The need is obvious as was identified by the Federal Attorney-General, George Brandis, QC, a few weeks ago when he acknowledged the need for a far reaching review of the Family Law system focusing on its undeniably adversarial, costly and delay ridden processes.
Such an important review should not stop with the Family Court. The whole Civil Justice System, both State and Federal, should closely note the success of Western Australia’s Chief Justice Wayne Martin’s court. His court proudly and publicly reports figures that confirm in that state in excess of 98% of civil claims resolve by agreement through the court’s approach to managing disputes, including the use of in-house mediators. The WA Supreme Court Annual Review 2016 acknowledges that “in spite of the fact that only about 2% of civil disputes being finalised by trial, it is necessary for the Court to utilise substantial judicial resources preparing reasons for judgment.”
This is not the message generally provided by our lawyers in the Civil Justice System. The message ought to be how courts and lawyers can best assist to resolve disputes without a trial through early identification of the relevant facts and issues, providing appropriate legal and dispute resolution advice and facilitating settlement or, in the few cases that proceed to trial, acting efficiently.
Changing the status quo always proves difficult. Trial or advocacy work has primarily been performed by barristers. Some senior barristers charge from $5,000 to $15,000 per day in court plus preparation. Some lawyers could not afford to hire themselves should they unfortunately find themselves as a personal litigant.
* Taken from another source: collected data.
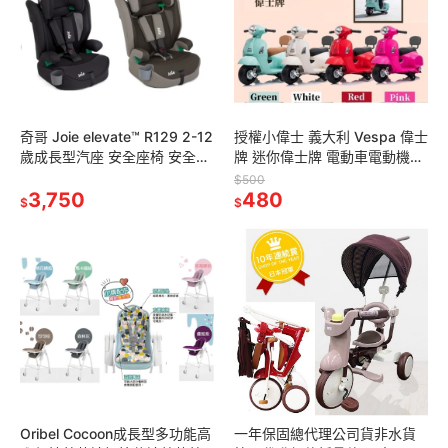
奇哥 Joie elevate™ R129 2-12
授權小偉士 義大利 Vespa 偉士
歲成長型汽座 安全座椅 安全汽
牌 迷你偉士牌 電動車電動機車
座 成長型汽車安全座椅
電動摩托車 白色綠色紅色粉色
$500
JBD10900
3,750
充電器 電池 電瓶 插頭
480
$
$
Oribel Cocoon成長型多功能高
一年保固總代理公司貨非水貨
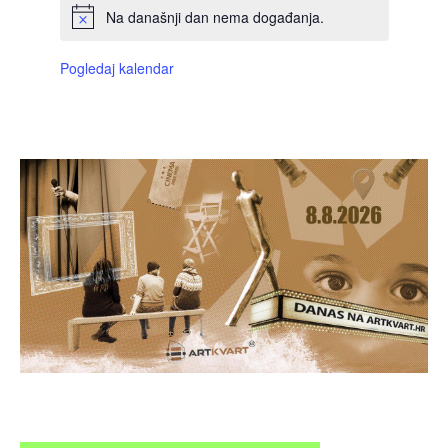
Na današnji dan nema događanja.
Pogledaj kalendar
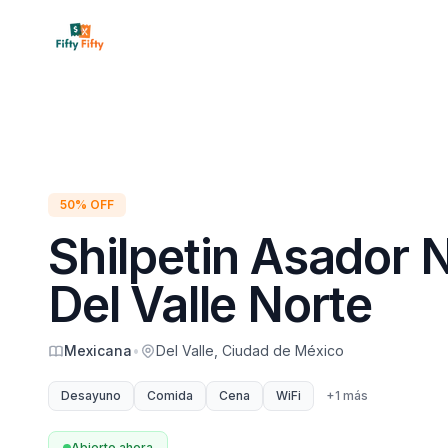
Inicio
Restaura
50% OFF
Shilpetin Asador 
Del Valle Norte
Mexicana
•
Del Valle, Ciudad de México
Desayuno
Comida
Cena
WiFi
+
1
más
Abierto ahora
Whilst elite trial counsel are not representative of the Bar some, unsuccessfully fought a rearguard action within the NSW Bar Association to define barristers work as excluding the role of mediator. Since 2016 conducting the Alternative Dispute Resolution (ADR) process is now explicitly defined as “barristers work” in the Association’s Rules. However, pure mediation work is frowned upon by some of the Brahmins of the Bar. The Association continues not to award the title of Senior Counsel to successful ADR specialist barristers . The fact that a trail-blazer of mediation and an Australian mediator of the year, Mary Walker has not been made silk in NSW suggests a Luddite strain still in the ascendancy amongst the decision makers of the Bar.
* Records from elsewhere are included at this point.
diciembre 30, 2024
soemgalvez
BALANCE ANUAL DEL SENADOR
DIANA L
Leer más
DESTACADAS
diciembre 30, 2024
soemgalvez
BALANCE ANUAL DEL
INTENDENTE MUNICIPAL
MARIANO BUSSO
Change is coming through judges and lawyers acknowledging their predominant role as facilitators of dispute resolution rather than respectively as referees and combatants in the determination of right and wrong at trial. When he was Vice-President of the Industrial Relations Commission of New South Wales, Justice Michael Walton, now a member of the Supreme Court championed an alternative and effective dispute resolution process called the BlueScope Model (see CFMEU v Macquarie Generation [2009] NSWIRComm 160). That agreed process required a member of the Commission actively to engage with the parties in conciliation and to identify the relevant issues which required arbitration and to arbitrate on them. It was ‘Conciliation on Steroids’ which saved both time and costs. Such an innovative approach could work elsewhere.
The Bar, because of its members’ historically predominant place in litigation should embrace change for its members’ sake and the public interest. I have long admired the new President of the NSW Bar Association Arthur Moses, SC. In the most recent edition of the Association’s journal BarNews, Moses thoughtfully reflects upon the problems facing the Bar and its significant numerical decline compared to the solicitors’ branch of the profession. He accepts that change is urgent. Good minds will differ on how to redress the problem. The crisis of the Bar is found in sharp relief with the smallest number of new silks in NSW announced last Friday since 1993.
If change is too slow, no doubt Parliament will have to act. Such action may bluntly diminish the role of the adversarial civil system in undesirable ways. The best change is one brought by the profession itself.
Signs of this acknowledgement, such as other State Courts adopting WA’s openness and accountability and Bar Associations fully acknowledging the importance of ADR, will be important steps in achieving the goal of just, quick and cheap resolution of our society’s disputes.